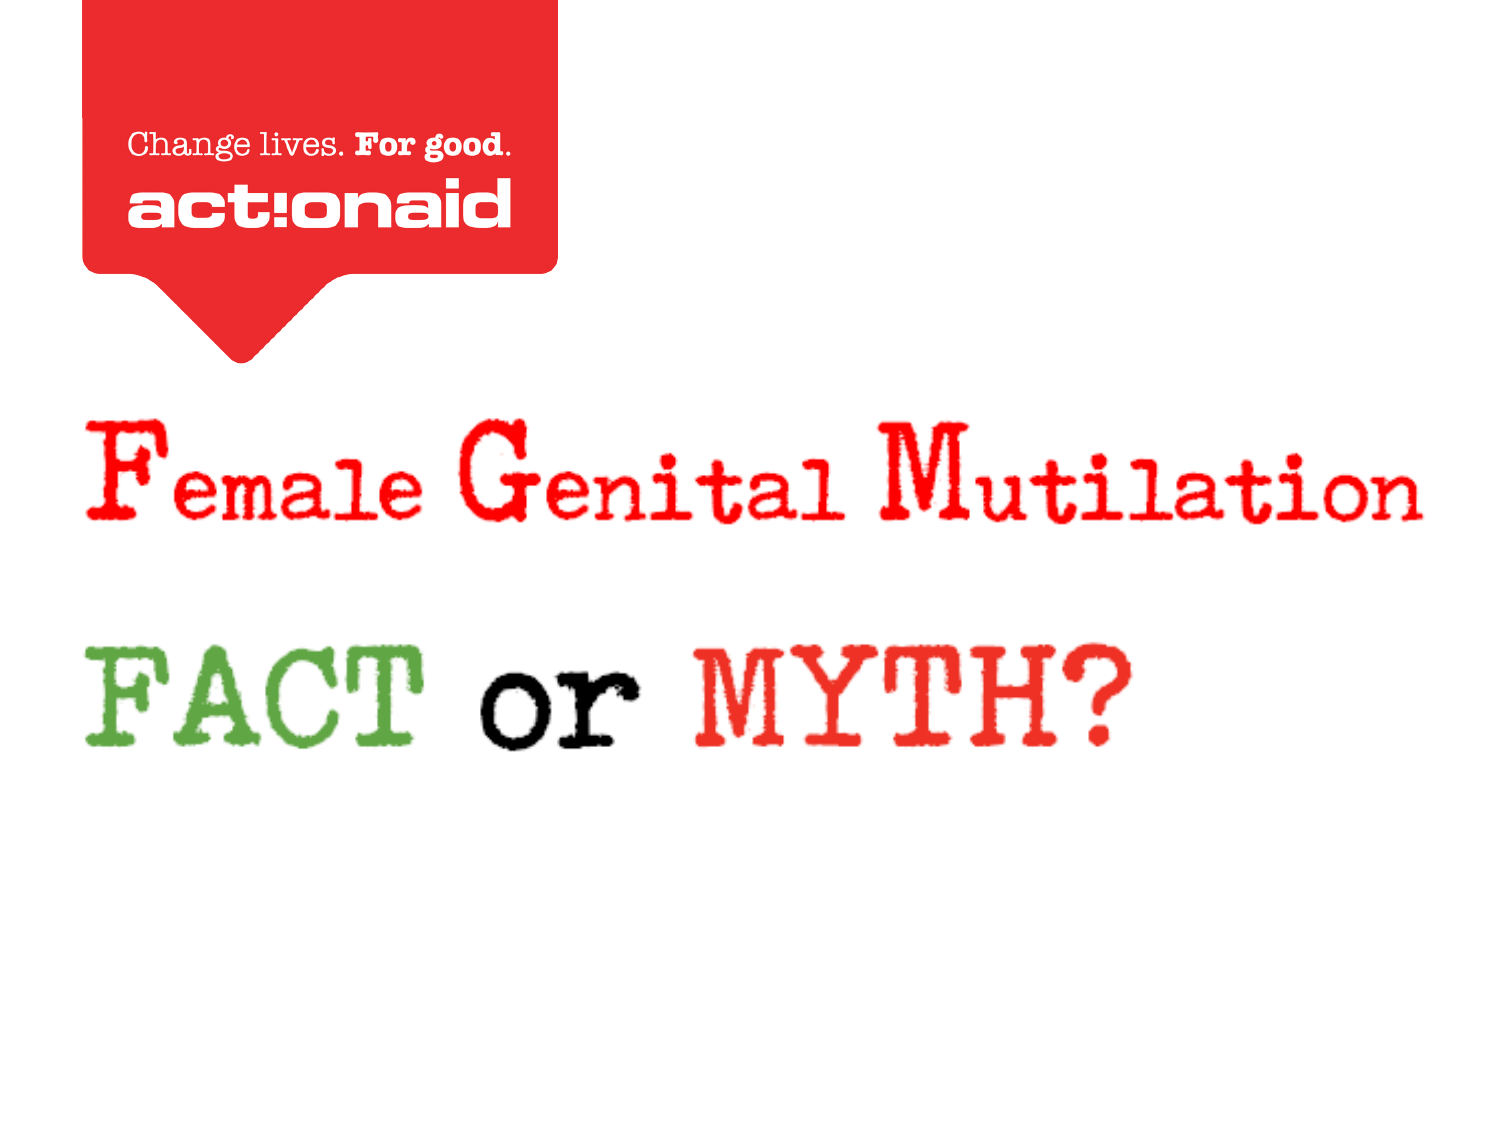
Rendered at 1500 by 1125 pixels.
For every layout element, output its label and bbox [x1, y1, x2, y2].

picture [61, 393, 1441, 563]
picture [61, 623, 1153, 778]
picture [82, 0, 558, 366]
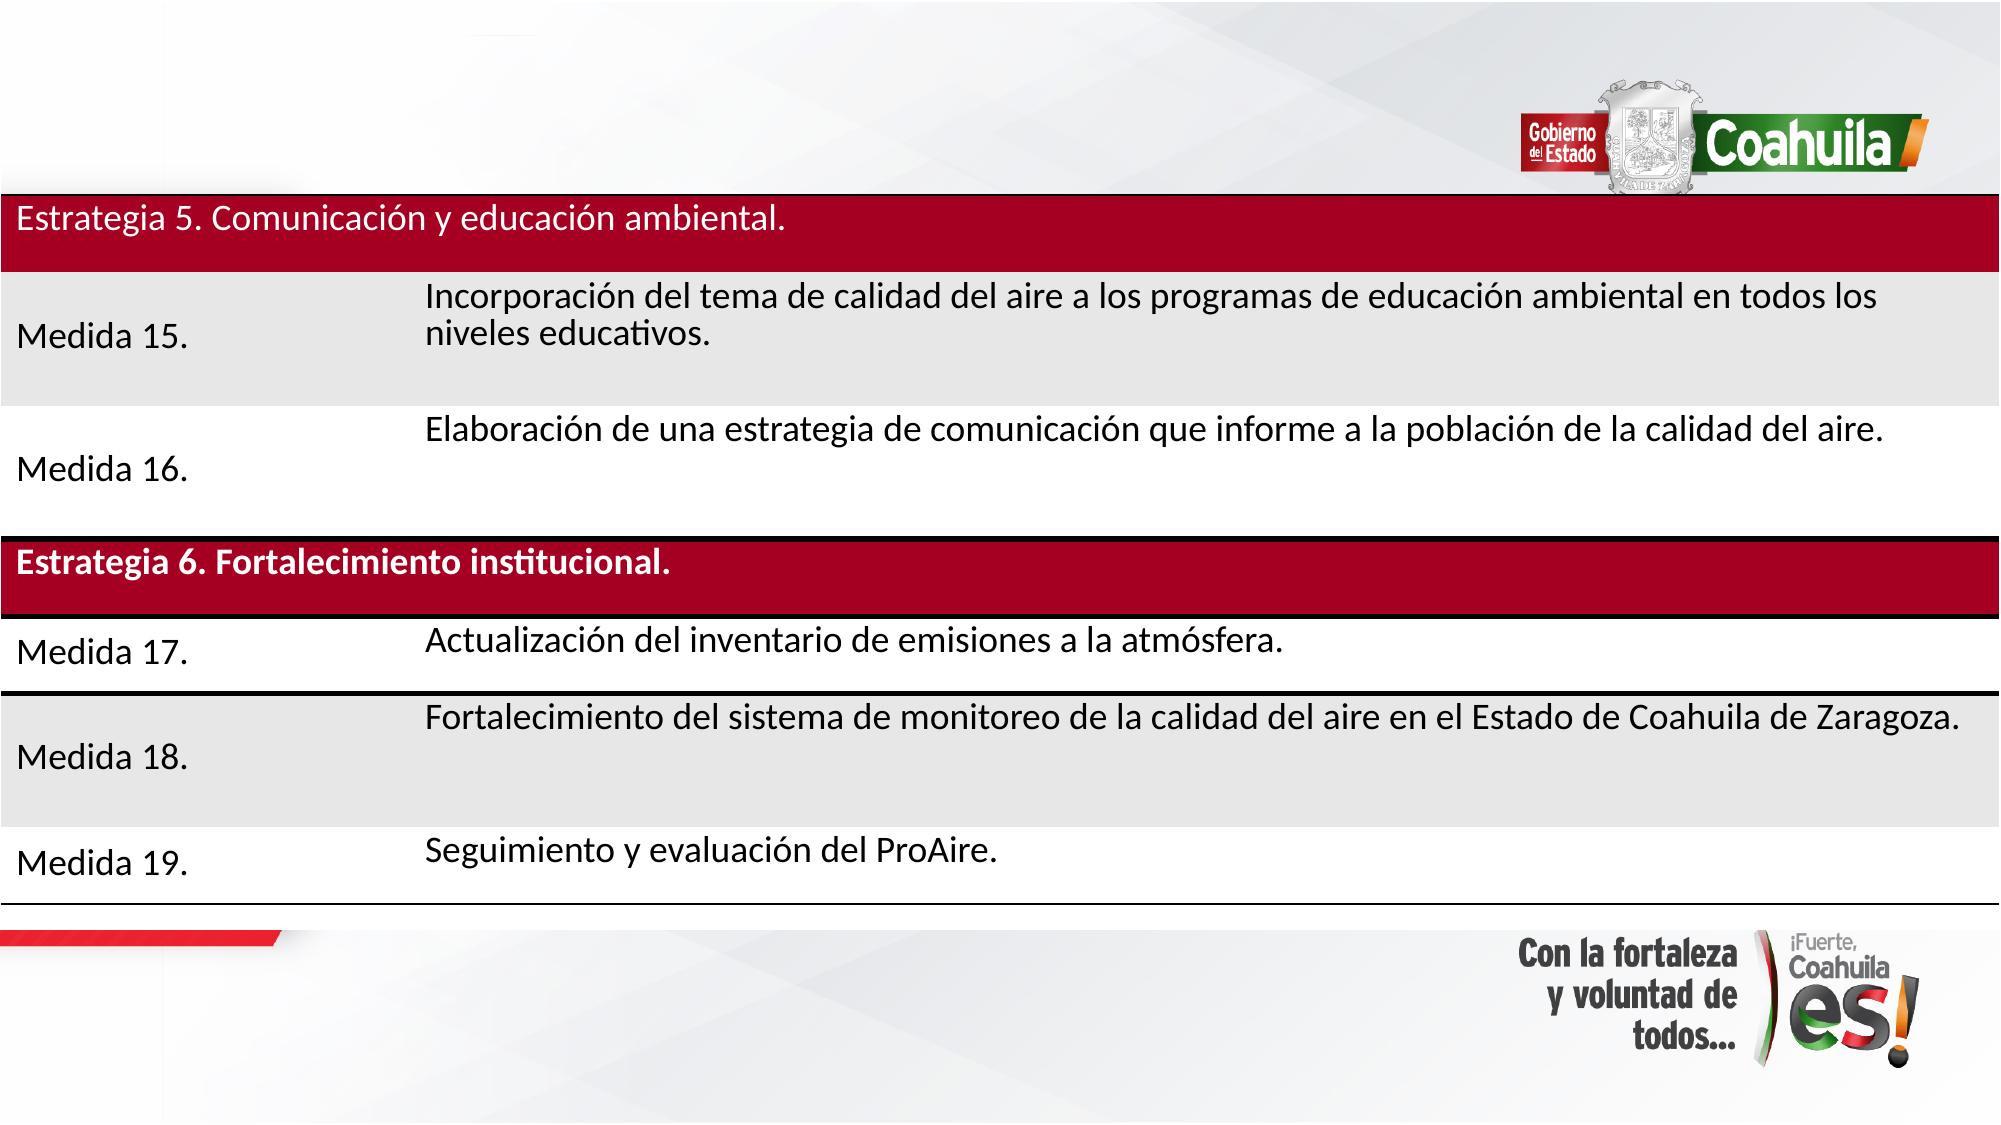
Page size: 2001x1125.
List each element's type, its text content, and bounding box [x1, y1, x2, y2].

table_header Estrategia 5. Comunicación y educación ambiental. [1, 196, 1999, 272]
picture [1, 2, 2000, 196]
table_cell Estrategia 6. Fortalecimiento institucional. [1, 542, 1999, 614]
table_cell Medida 15. [1, 272, 410, 406]
table_cell Incorporación del tema de calidad del aire a los programas de educación ambiental en todos los niveles educativos. [410, 272, 1999, 406]
table_cell Fortalecimiento del sistema de monitoreo de la calidad del aire en el Estado de Coahuila de Zaragoza. [410, 696, 1999, 827]
table_cell Actualización del inventario de emisiones a la atmósfera. [410, 619, 1999, 691]
table_cell Medida 19. [1, 827, 410, 903]
table_cell Seguimiento y evaluación del ProAire. [410, 827, 1999, 903]
table_cell Medida 16. [1, 406, 410, 536]
table_cell Medida 18. [1, 696, 410, 827]
picture [0, 930, 2000, 1123]
table_cell Medida 17. [1, 619, 410, 691]
table_cell Elaboración de una estrategia de comunicación que informe a la población de la calidad del aire. [410, 406, 1999, 536]
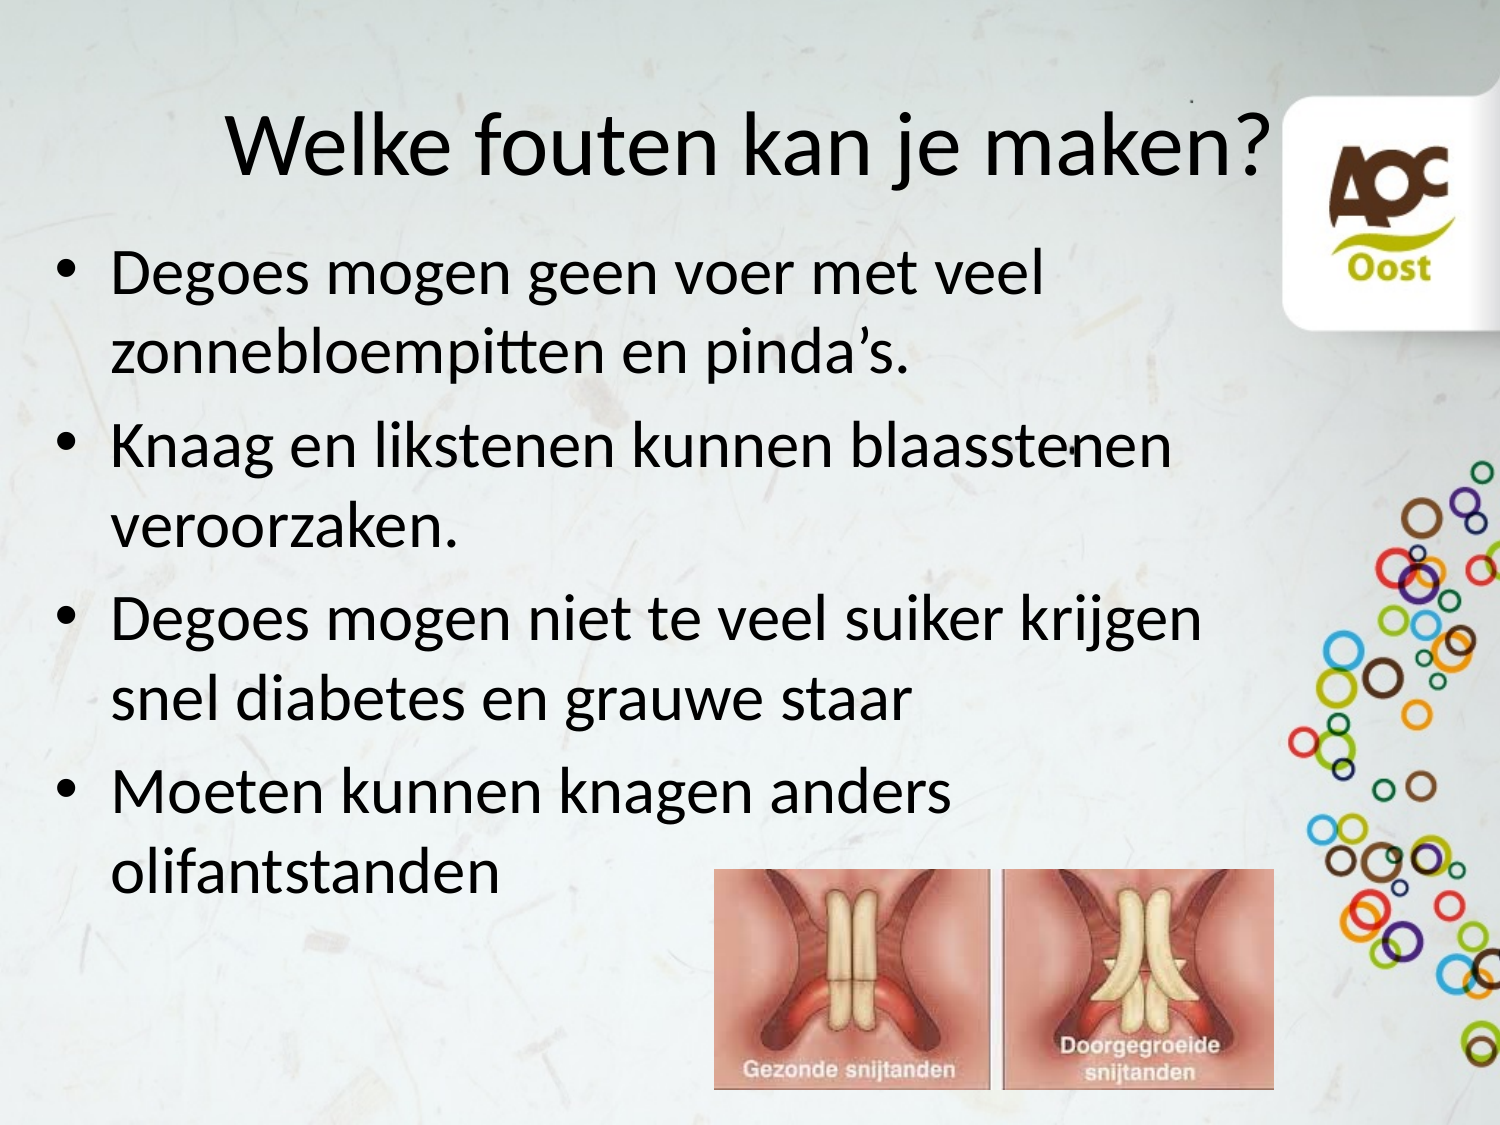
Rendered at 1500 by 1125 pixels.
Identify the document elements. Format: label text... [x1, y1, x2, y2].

list Degoes mogen geen voer met veel zonnebloempitten en pinda’s. Knaag en likstenen kunnen blaasstenen veroorzaken. Degoes mogen niet te veel suiker krijgen snel diabetes en grauwe staar Moeten kunnen knagen anders olifantstanden [39, 219, 1390, 963]
title Welke fouten kan je maken? [75, 45, 1425, 233]
picture [0, 0, 1500, 1125]
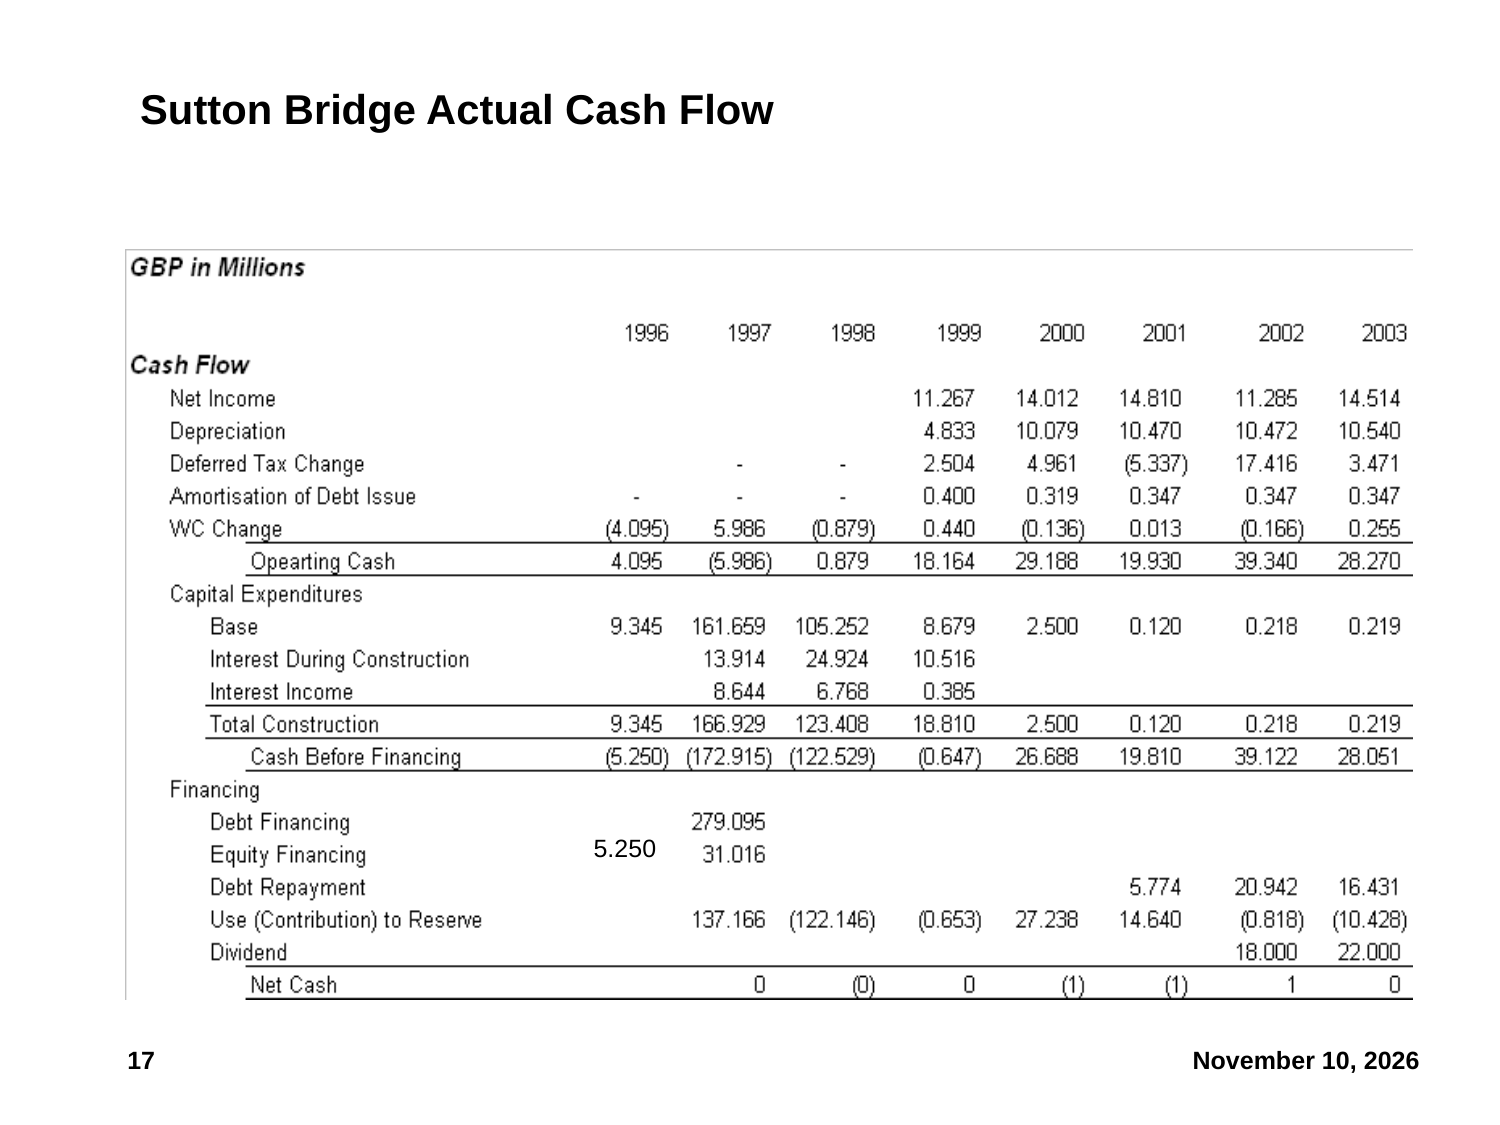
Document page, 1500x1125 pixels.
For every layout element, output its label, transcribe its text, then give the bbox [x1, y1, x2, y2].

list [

REQUEST
Quote verbatim the line containing "For every layout element, output its label, transcribe" and every line after it through the end of the records above.

EXERCISE RESULT
For every layout element, output its label, transcribe its text, then give the bbox [x1, y1, x2, y2].

list [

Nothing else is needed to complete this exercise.